Dissociatieve verschijnselen bij patiënten op een polikliniek psychiatrie
achtergrond Door de schaarste aan epidemiologische gegevens is de klinische relevantie van dissociatieve verschijnselen wellicht onderbelicht gebleven.
doel Inzicht verkrijgen in de aard en frequentie van dissociatieve verschijnselen bij patiënten op een polikliniek psychiatrie.
methode Gedurende twee jaar is aan alle nieuwe patiënten gevraagd vijf zelfinvulvragenlijsten in te vullen. De patiënten werden geclassificeerd op basis van de 'Diagnostic and statistical manual of mental disorders' (DSM). Tevens werd de Clinical Global Impression score (CGI) bepaald en werden relevante sociodemografische en somatische gegevens verzameld.

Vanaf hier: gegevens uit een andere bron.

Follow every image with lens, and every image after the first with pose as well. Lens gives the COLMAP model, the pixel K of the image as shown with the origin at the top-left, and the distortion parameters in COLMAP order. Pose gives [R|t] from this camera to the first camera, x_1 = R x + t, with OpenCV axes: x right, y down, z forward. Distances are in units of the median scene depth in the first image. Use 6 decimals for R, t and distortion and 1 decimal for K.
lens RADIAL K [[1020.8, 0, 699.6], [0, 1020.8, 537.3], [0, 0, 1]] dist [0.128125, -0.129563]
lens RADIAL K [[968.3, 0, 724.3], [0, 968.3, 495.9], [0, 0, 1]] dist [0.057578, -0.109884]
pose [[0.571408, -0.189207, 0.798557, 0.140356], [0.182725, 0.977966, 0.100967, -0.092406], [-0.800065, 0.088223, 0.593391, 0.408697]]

resultaten Van de 500 patiënten hebben 386 (77,2%) de vragenlijsten ingevuld. De gemiddelde score op de Dissociative Experience Scale (DES) bedroeg 12,5. De prevalenties van alledaags aandoende dissociatieve verschijnselen waren het hoogst en die van de meest pathologische verschijnselen het laagst. Drieëndertig (8,6%) patiënten scoorden hoger dan 30, en 47 (12,2%) hoger dan 25. Er werd een significante relatie vastgesteld tussen de gemiddelde DES-score en leeftijd, culturele achtergrond, religie, CGI, SCL-90 (Symptom Checklist), DSM-diagnose op as-II (met name cluster B) en softdruggebruik.
conclusie Bij gericht onderzoek blijken dissociatieve verschijnselen substantieel vaker voor te komen dan bij het psychiatrische standaardonderzoek wordt gevonden. Het gericht vragen naar dissociatieve verschijnselen is zinvol bij het inschatten van de ernst van een psychiatrische stoornis, de mate van lijdensdruk, de aanwezigheid van een persoonlijkheidsstoornis of middelenmisbruik, en bij patiënten van Turkse afkomst.